Poseł Piotr Liroy-Marzec wystosował interpelację do premiera Mateusza Morawieckiego w sprawie obniżonego przez koalicję PO-PSL zasiłku pogrzebowego. Jakie są skutki tej decyzji poprzedniego rządu? Parlamentarzysta używa mocnych słów!

"Poprzednia ekipa rządząca odebrała Polakom nie tylko prawo do godnego życia, ale nawet do godnej śmierci"- podkreślił Marzec w swojej interpelacji. W roku 2011 rząd PO-PSL obniżył zasiłek pogrzebowy o blisko 40 procent- wskazuje parlamentarzysta. Wskutek tej decyzji, zamiast 6395 zł wypłacane jest tylko 4 tysiące.

 "Zlikwidowano regułę, według której wysokość zasiłku pogrzebowego wynosiła 200 proc. przeciętnego miesięcznego wynagrodzenia obowiązującego w dniu śmierci osoby, której koszty pogrzebu zostały poniesione. Zamiast tego zapisano w ustawie, że zasiłek pogrzebowy wypłacany z ZUS, KRUS i dla służb mundurowych wynosi równo 4 tys. zł"-przypomina poseł. Jak podkreślił Marzec, zmianę tę najbardziej odczuli mieszkańcy średnich i dużych miast. Kwota zasiłku nie wystarcza na godziwy pochówek, często nawet na same opłaty cmentarne. 
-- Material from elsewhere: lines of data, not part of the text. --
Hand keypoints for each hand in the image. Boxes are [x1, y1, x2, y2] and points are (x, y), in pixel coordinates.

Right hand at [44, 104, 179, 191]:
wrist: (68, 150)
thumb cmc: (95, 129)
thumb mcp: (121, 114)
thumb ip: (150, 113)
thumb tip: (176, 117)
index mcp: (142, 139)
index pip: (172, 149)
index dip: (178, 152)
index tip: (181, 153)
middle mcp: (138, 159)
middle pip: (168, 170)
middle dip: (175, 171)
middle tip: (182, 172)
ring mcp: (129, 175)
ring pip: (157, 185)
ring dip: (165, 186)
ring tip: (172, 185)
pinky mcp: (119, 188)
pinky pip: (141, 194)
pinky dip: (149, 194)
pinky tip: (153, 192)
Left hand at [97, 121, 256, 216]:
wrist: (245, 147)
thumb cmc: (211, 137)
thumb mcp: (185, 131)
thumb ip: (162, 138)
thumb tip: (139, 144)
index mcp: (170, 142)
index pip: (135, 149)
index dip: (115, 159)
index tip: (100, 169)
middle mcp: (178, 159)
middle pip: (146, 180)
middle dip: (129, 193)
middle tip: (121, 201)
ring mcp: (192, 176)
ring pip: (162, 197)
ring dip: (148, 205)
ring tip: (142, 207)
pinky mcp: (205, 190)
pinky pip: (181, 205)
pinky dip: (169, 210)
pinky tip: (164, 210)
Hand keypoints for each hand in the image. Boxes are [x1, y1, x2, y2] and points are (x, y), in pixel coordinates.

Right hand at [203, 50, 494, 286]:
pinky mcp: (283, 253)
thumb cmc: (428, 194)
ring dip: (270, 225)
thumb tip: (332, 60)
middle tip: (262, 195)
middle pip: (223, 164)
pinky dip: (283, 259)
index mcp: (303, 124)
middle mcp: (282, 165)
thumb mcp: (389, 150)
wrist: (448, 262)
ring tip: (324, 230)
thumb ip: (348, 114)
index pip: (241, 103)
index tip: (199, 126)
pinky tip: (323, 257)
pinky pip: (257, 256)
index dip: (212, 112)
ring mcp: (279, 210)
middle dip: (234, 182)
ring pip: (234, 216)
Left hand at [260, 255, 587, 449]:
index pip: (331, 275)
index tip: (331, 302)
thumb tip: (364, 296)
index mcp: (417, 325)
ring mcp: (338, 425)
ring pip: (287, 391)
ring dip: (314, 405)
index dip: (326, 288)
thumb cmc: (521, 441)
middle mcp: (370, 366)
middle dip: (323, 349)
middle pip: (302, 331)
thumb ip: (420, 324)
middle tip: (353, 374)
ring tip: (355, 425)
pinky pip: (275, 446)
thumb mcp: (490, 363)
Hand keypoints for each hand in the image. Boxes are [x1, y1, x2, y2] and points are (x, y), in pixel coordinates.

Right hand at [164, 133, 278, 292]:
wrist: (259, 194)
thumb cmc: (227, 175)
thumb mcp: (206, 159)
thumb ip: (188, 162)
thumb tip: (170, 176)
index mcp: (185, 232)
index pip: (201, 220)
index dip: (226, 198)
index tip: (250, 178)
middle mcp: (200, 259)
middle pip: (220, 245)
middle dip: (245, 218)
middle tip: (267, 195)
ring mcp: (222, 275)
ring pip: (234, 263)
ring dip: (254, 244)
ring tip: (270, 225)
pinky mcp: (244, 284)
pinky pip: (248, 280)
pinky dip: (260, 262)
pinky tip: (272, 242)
"Zasiłek pogrzebowy nie jest jakąś darowizną ZUS na rzecz bliskich osoby zmarłej, tylko kwotą wypłacaną z jego ubezpieczenia, na które składki państwo pobierało przez całe jego życie. Obecna sytuacja budżetowa pozwala na przywrócenie Polakom prawa do zachowania godności także po śmierci"- podkreśla polityk. Liroy wskazuje również, że decyzja rządu PO-PSL pociągnęła za sobą także negatywne skutki gospodarcze. O co najmniej 30 procent spadły obroty branży pogrzebowej, która daje pracę około 100 tys. Polaków. 
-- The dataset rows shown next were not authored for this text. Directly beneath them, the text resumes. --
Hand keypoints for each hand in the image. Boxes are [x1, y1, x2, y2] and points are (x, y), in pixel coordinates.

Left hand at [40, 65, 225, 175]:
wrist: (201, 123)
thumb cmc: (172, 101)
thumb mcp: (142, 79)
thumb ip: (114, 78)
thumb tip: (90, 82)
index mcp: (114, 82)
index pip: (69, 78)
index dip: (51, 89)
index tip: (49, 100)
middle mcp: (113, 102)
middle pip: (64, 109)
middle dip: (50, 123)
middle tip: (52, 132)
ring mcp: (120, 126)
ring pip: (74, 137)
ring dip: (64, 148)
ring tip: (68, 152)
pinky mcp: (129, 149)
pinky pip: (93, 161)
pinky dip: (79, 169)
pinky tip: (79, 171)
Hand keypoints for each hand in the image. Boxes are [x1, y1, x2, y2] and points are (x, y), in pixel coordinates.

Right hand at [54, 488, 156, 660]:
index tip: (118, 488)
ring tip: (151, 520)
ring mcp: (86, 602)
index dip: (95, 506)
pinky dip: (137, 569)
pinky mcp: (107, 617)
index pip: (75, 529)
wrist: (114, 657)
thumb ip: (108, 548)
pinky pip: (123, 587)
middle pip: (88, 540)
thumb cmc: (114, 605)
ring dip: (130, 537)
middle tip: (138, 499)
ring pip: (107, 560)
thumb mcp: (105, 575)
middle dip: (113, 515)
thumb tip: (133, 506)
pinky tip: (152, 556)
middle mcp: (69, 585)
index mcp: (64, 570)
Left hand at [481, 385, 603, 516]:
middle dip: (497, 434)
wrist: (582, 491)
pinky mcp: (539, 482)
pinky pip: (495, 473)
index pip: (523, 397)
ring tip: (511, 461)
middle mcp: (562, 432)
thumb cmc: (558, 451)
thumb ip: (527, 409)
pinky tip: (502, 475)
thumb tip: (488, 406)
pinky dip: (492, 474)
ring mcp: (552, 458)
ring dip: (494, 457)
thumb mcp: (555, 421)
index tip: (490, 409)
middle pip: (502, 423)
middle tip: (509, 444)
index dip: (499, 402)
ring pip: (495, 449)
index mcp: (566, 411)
"Tymczasem taka polityka gospodarcza spowodowała rozkwit zagranicznych firm pożyczkowych i ubezpieczeniowych"- napisał poseł. Na koniec Piotr Marzec zadaje premierowi pytanie, czy szef rządu podejmie kroki w celu przywrócenia obowiązującej do roku 2011 r. wysokości zasiłku pogrzebowego.